Excerpts from a dataset

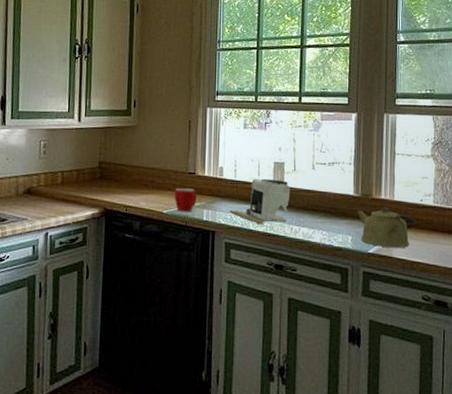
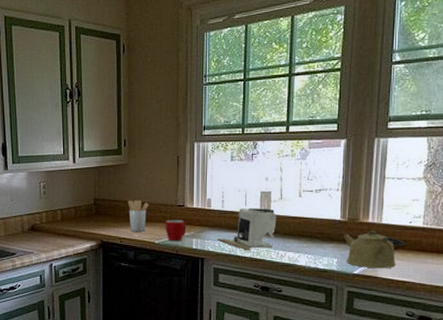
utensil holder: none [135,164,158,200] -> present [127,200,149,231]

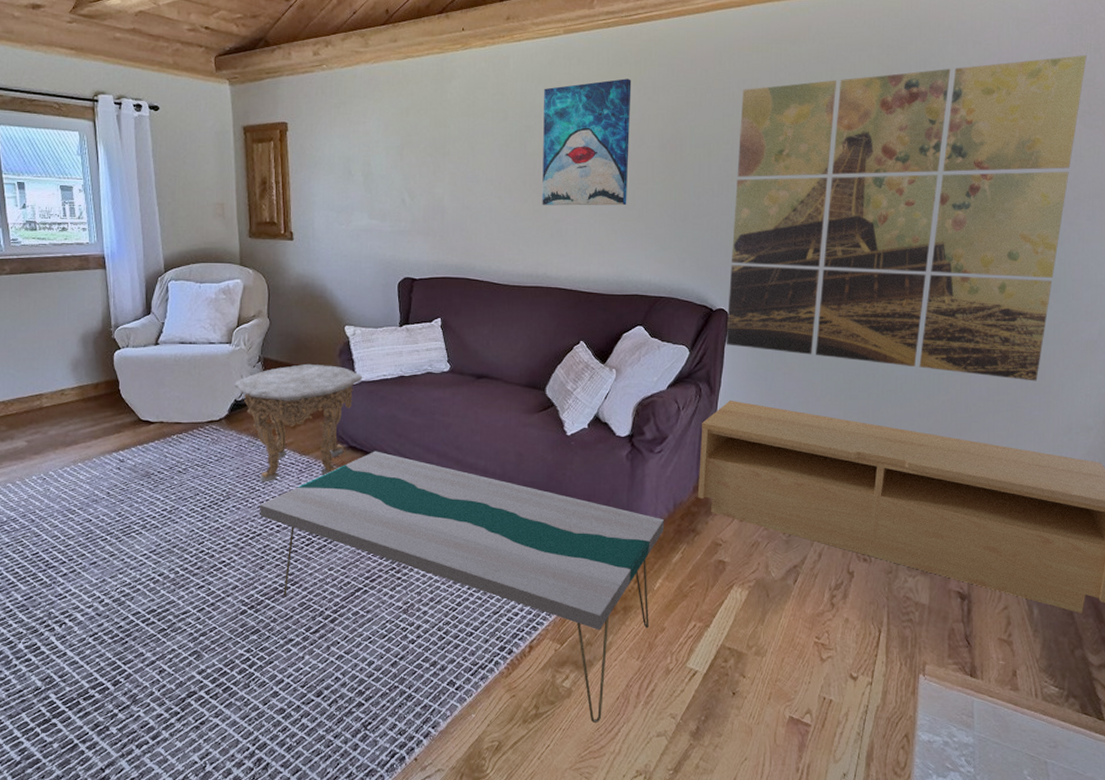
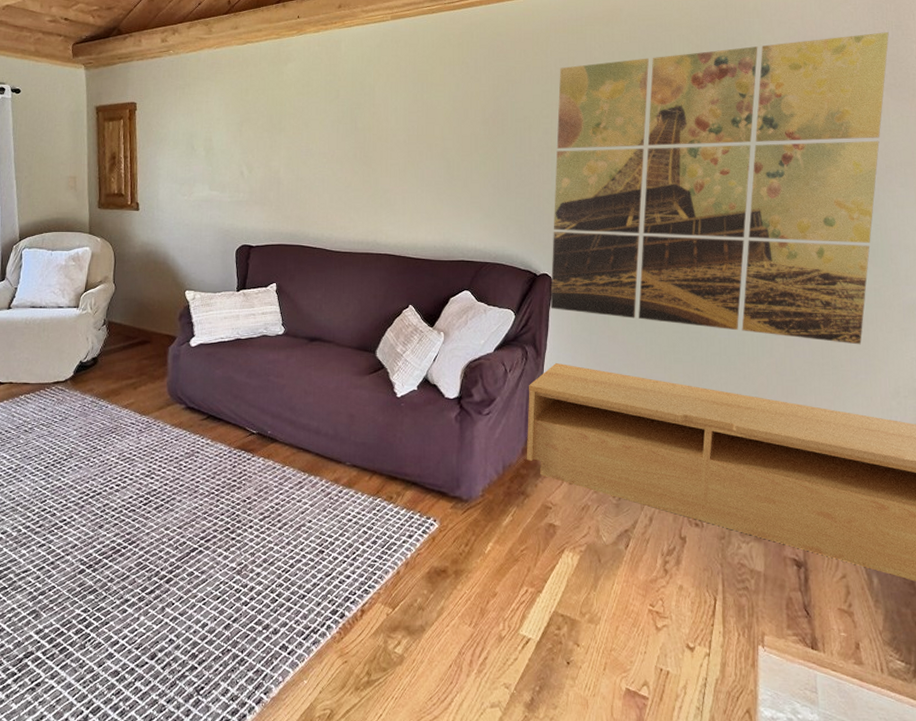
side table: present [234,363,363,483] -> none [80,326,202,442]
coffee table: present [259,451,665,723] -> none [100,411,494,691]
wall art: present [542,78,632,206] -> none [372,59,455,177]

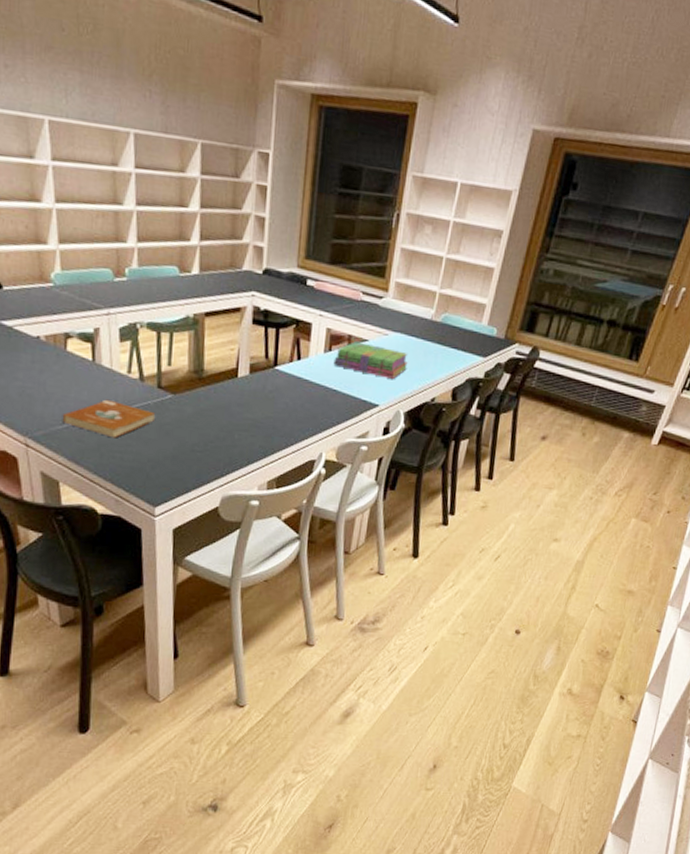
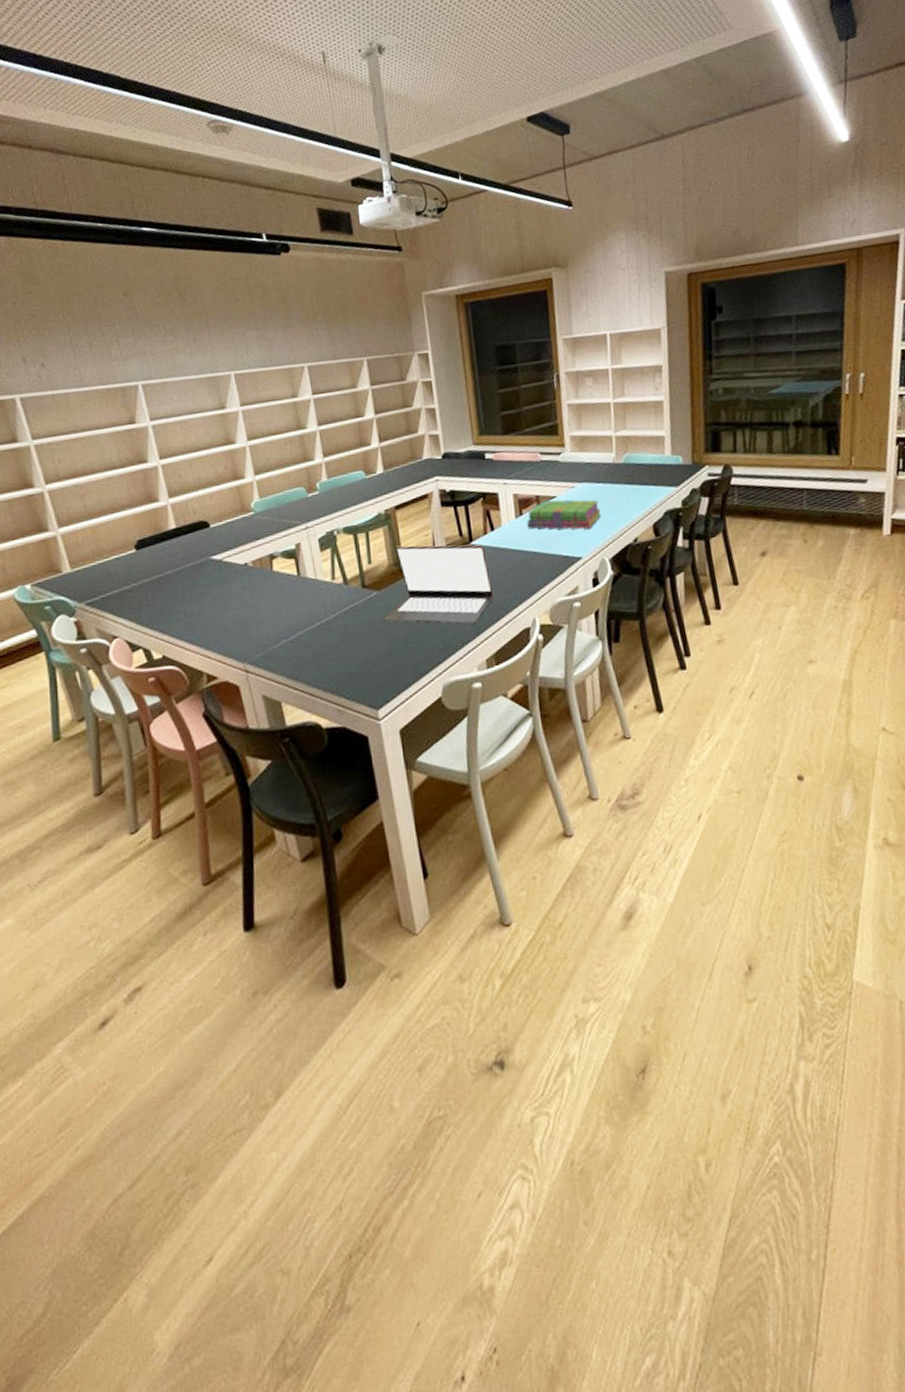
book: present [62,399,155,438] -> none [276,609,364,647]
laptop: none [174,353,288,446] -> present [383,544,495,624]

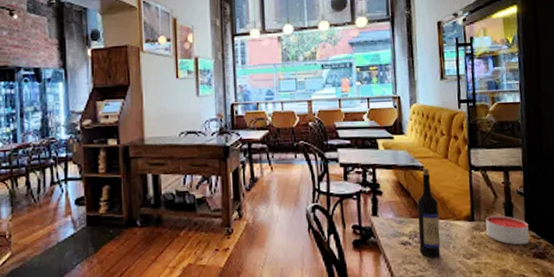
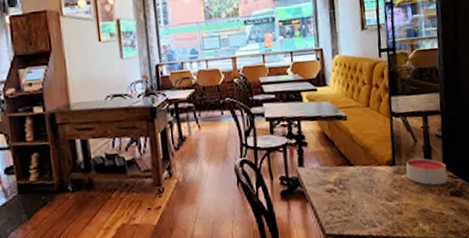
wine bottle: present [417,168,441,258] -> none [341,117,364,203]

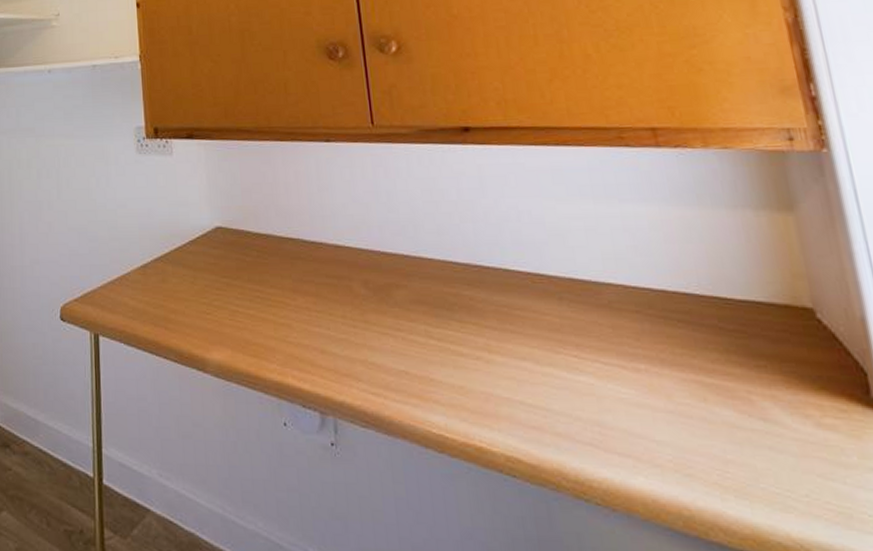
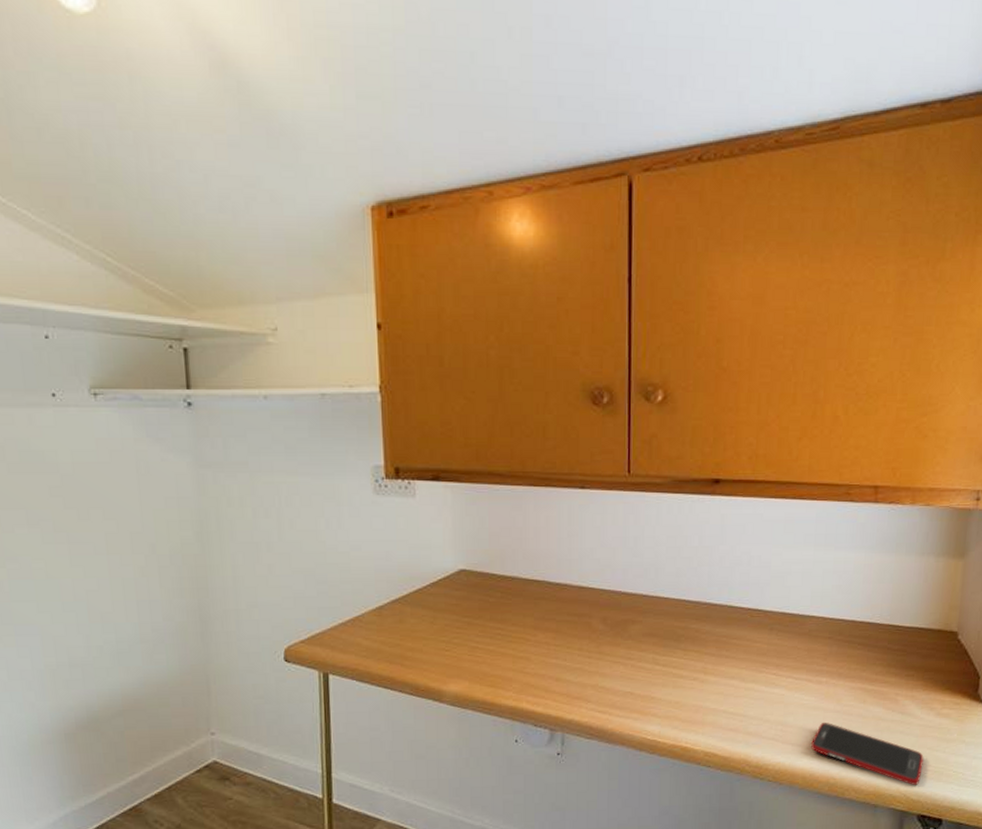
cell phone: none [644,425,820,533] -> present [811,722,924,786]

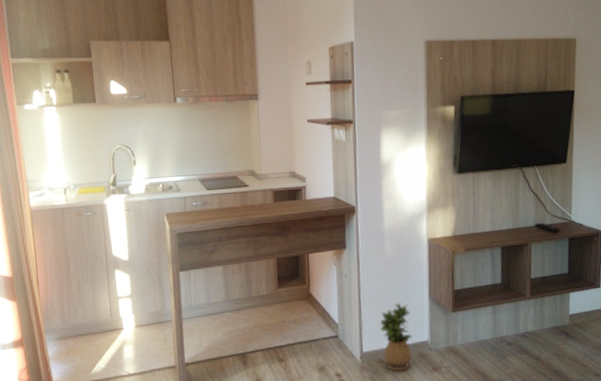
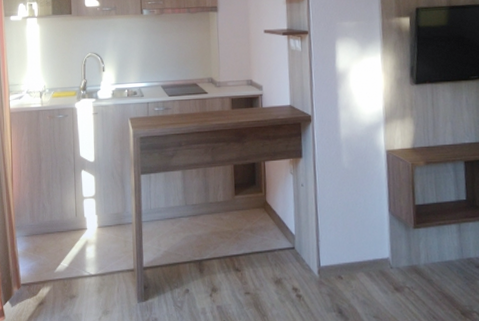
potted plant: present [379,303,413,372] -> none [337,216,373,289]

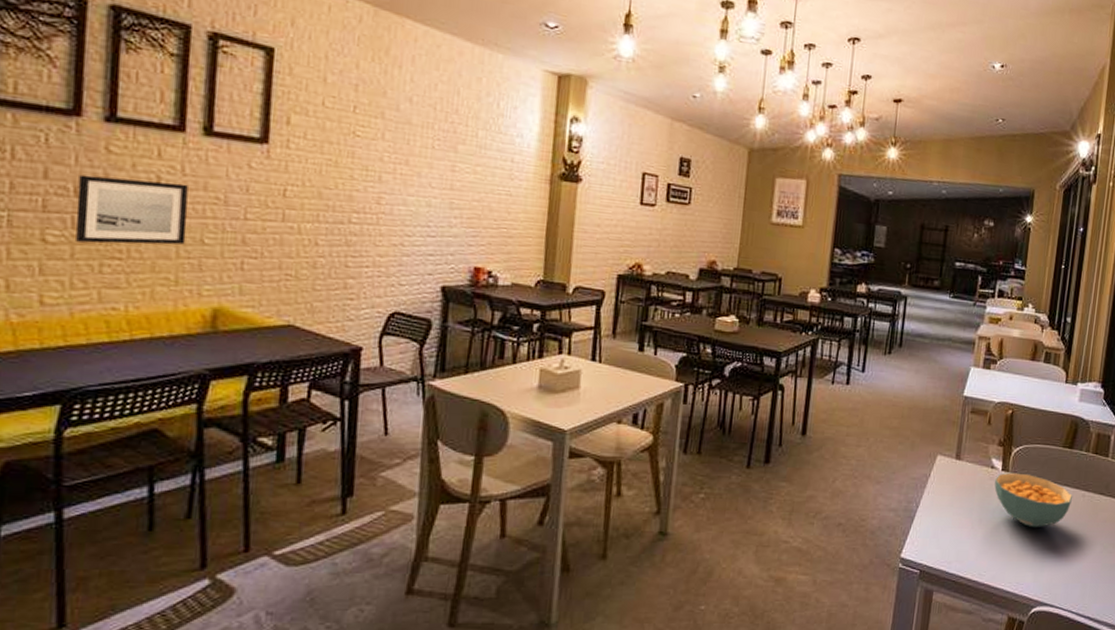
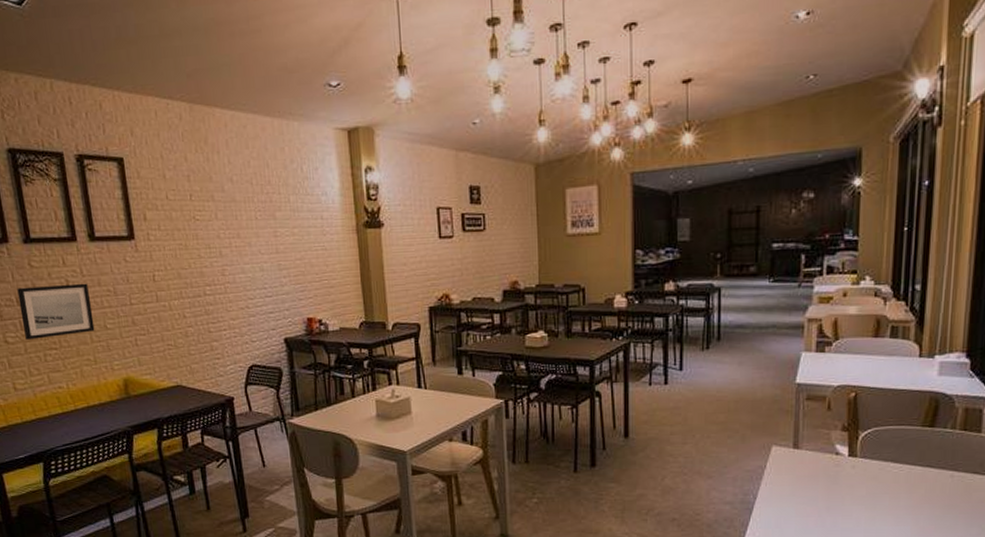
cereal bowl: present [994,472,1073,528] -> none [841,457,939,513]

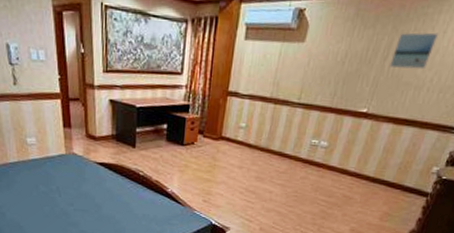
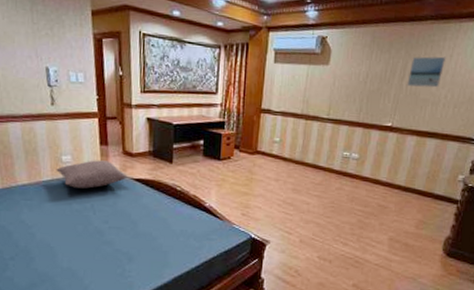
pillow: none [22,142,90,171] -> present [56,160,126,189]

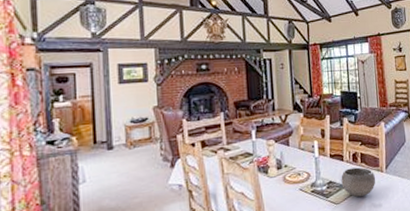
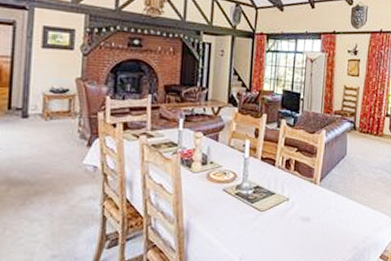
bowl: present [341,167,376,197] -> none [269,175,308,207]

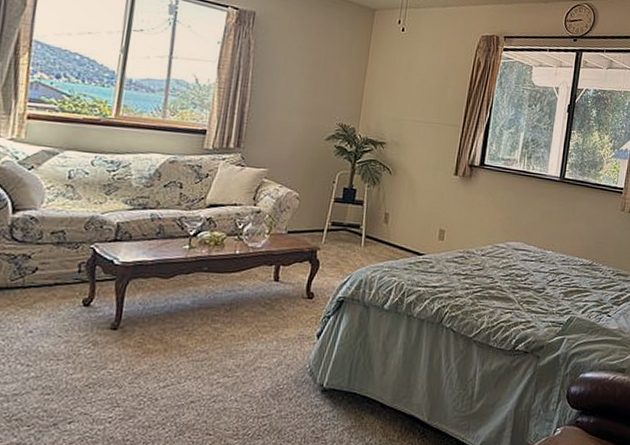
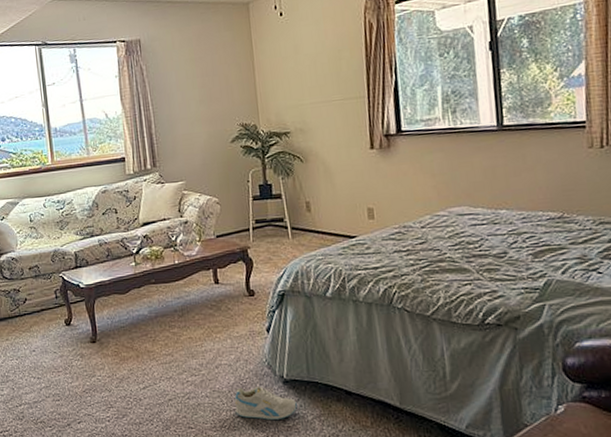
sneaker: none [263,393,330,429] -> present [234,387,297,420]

WHAT THIS TASK INVOLVES ▸ Leave the pictures out, and transcribe each of the records exactly.

FINAL ANSWER ▸
utensil holder: none [135,164,158,200] -> present [127,200,149,231]

side table: present [234,363,363,483] -> none [80,326,202,442]
coffee table: present [259,451,665,723] -> none [100,411,494,691]
wall art: present [542,78,632,206] -> none [372,59,455,177]

book: present [62,399,155,438] -> none [276,609,364,647]
laptop: none [174,353,288,446] -> present [383,544,495,624]

wine bottle: present [417,168,441,258] -> none [341,117,364,203]

cell phone: none [644,425,820,533] -> present [811,722,924,786]

potted plant: present [379,303,413,372] -> none [337,216,373,289]

cereal bowl: present [994,472,1073,528] -> none [841,457,939,513]

pillow: none [22,142,90,171] -> present [56,160,126,189]

bowl: present [341,167,376,197] -> none [269,175,308,207]

sneaker: none [263,393,330,429] -> present [234,387,297,420]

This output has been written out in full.